* WHAT YOU HAVE TO DO
For this exercise, output the entries below exactly from the line that holds "backpack: present [107,266,169,346]" to the line that holds "shoe: present [689,383,729,412]", both ends included. No pictures belong in the copy.

Start of DATA TO EXAMINE

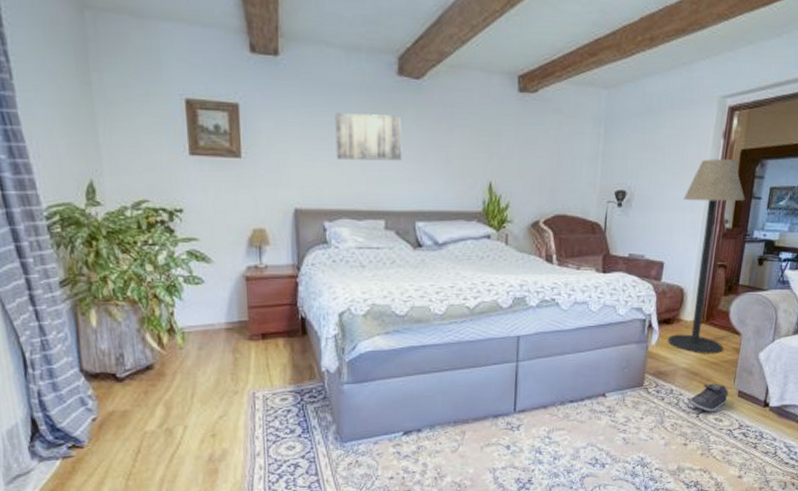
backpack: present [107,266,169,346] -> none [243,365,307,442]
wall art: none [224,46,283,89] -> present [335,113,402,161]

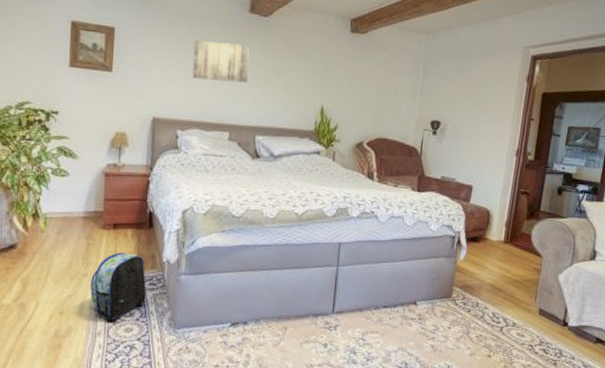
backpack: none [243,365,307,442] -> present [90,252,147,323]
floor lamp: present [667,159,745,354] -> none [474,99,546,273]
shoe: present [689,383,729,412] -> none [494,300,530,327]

End of DATA TO EXAMINE
Start of DATA TO EXAMINE

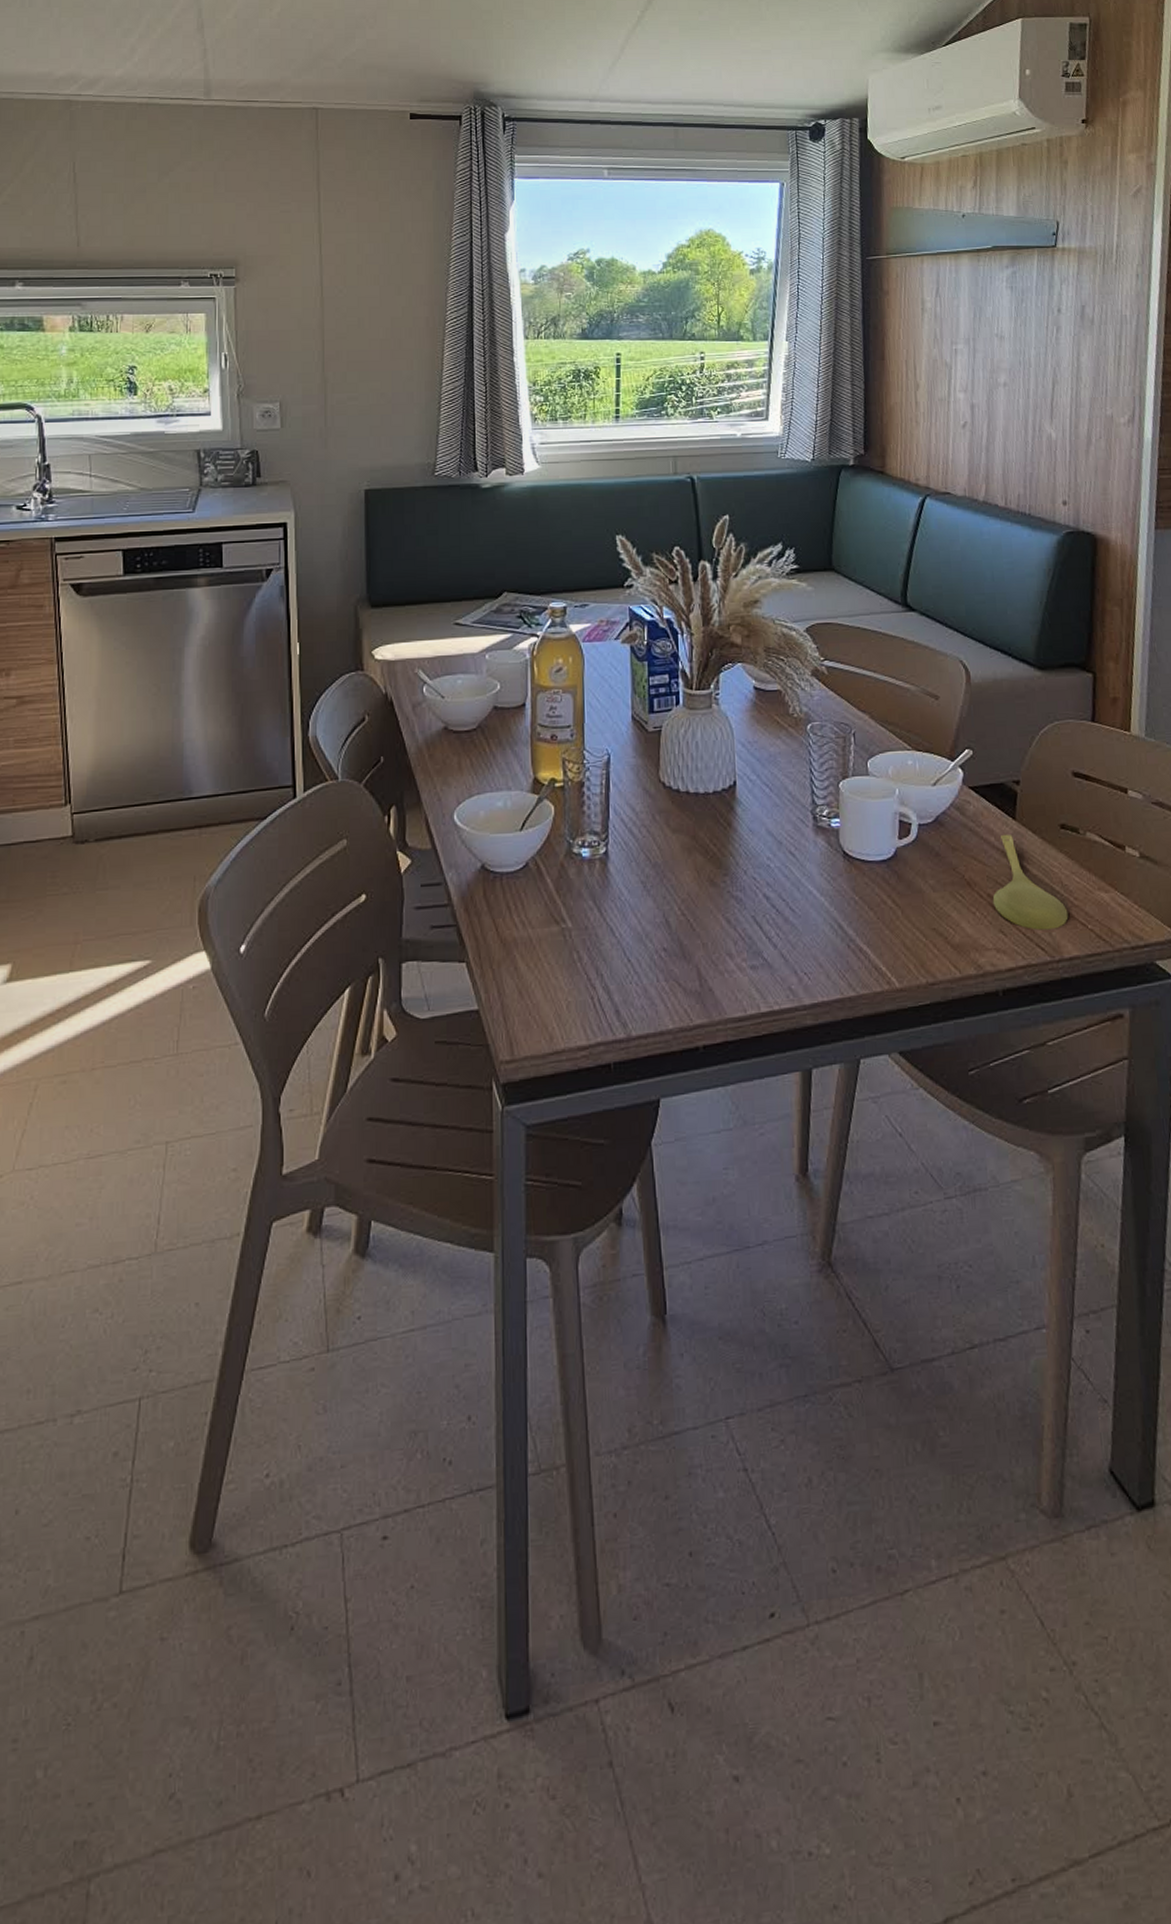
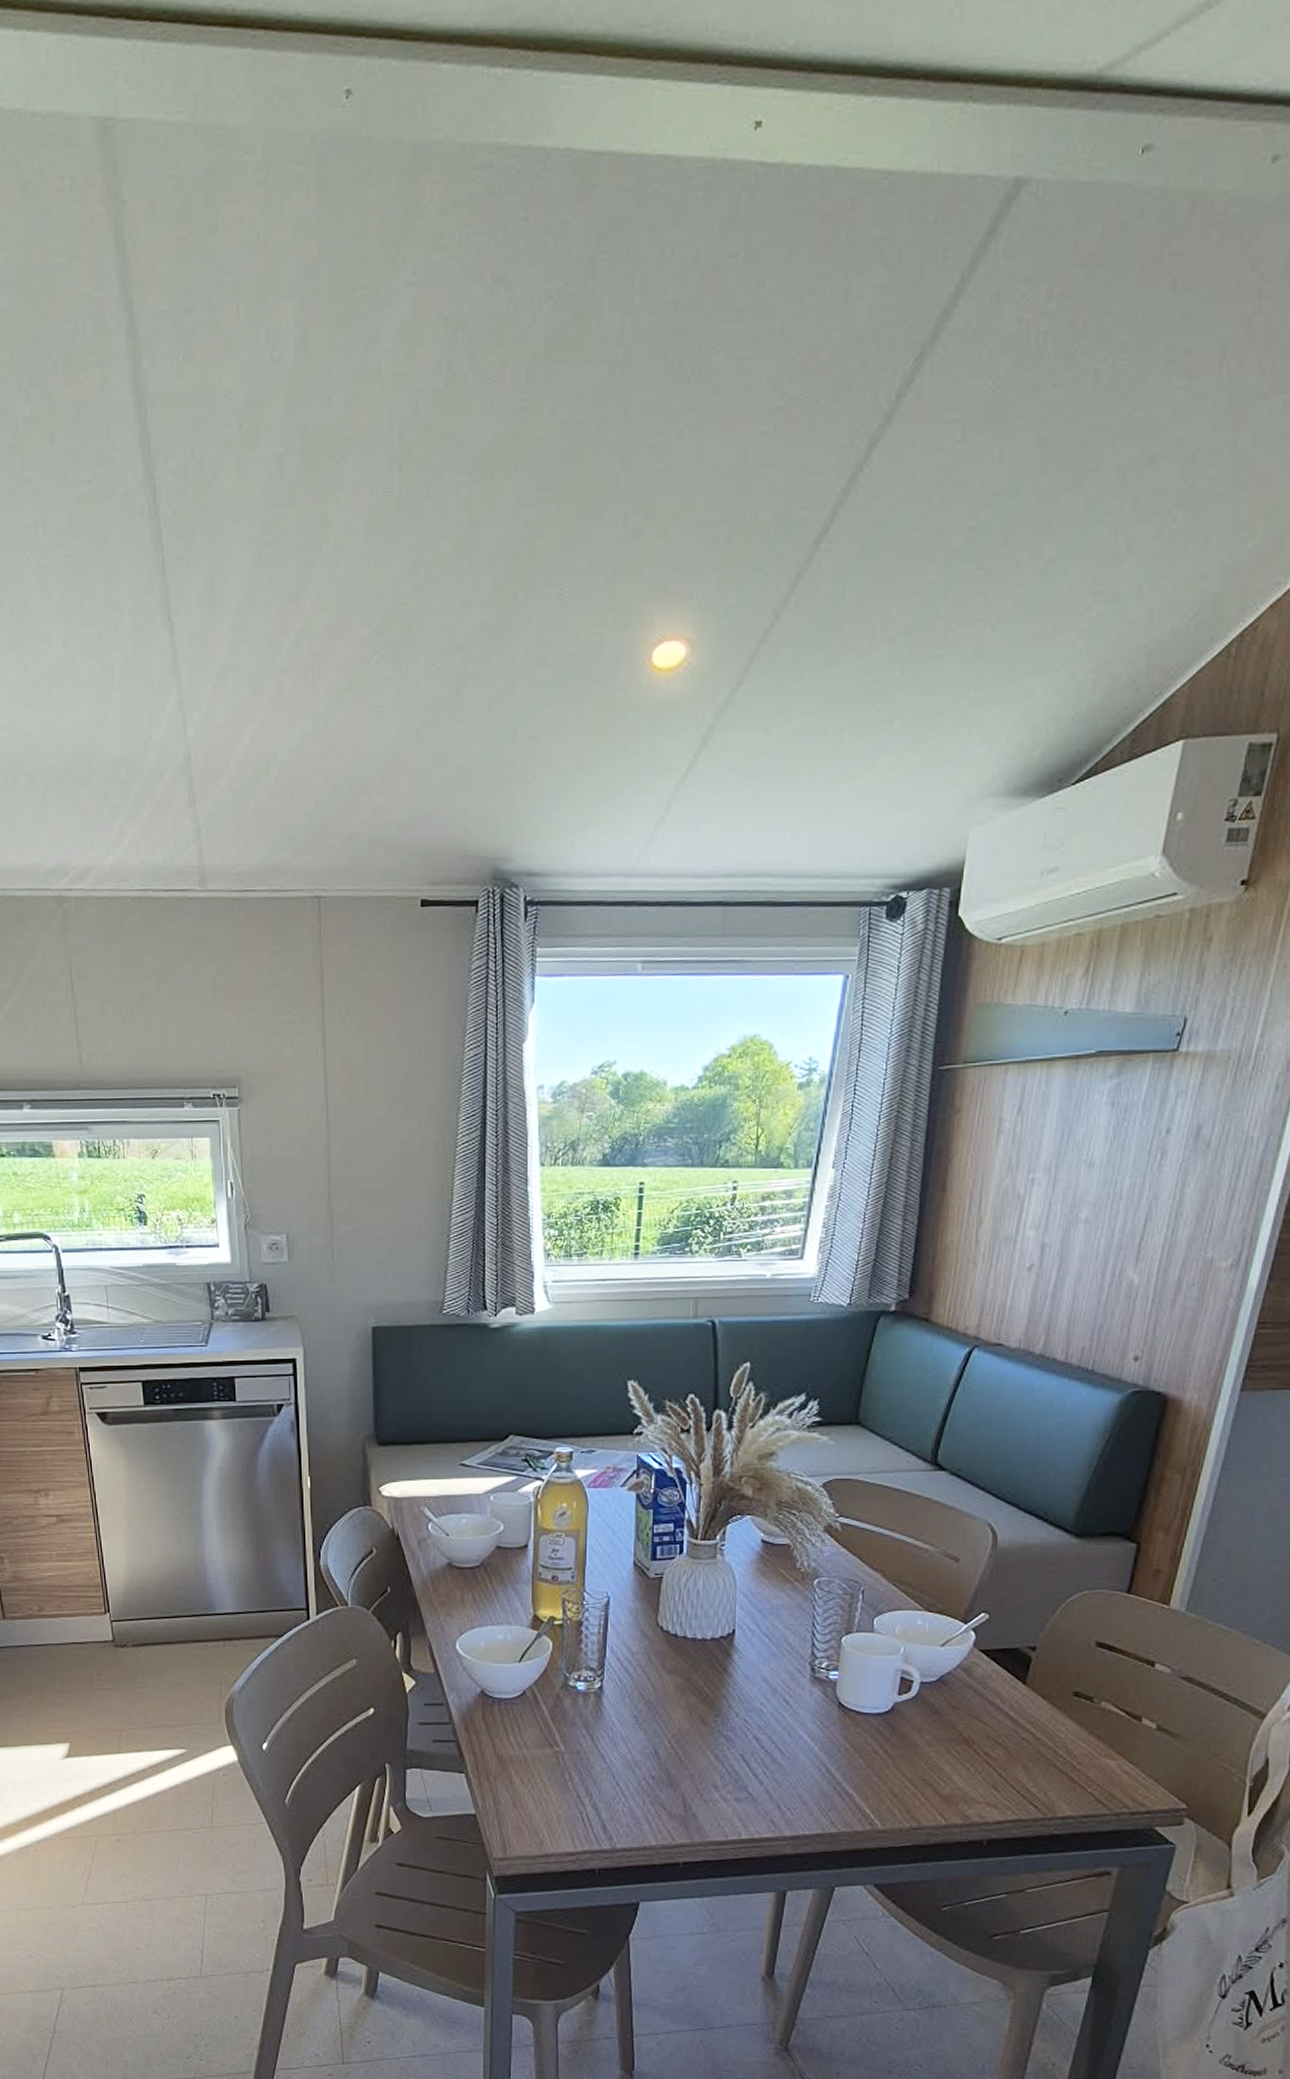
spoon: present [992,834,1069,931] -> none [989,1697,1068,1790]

End of DATA TO EXAMINE

* RESPONSE AREA
backpack: present [107,266,169,346] -> none [243,365,307,442]
wall art: none [224,46,283,89] -> present [335,113,402,161]

backpack: none [243,365,307,442] -> present [90,252,147,323]
floor lamp: present [667,159,745,354] -> none [474,99,546,273]
shoe: present [689,383,729,412] -> none [494,300,530,327]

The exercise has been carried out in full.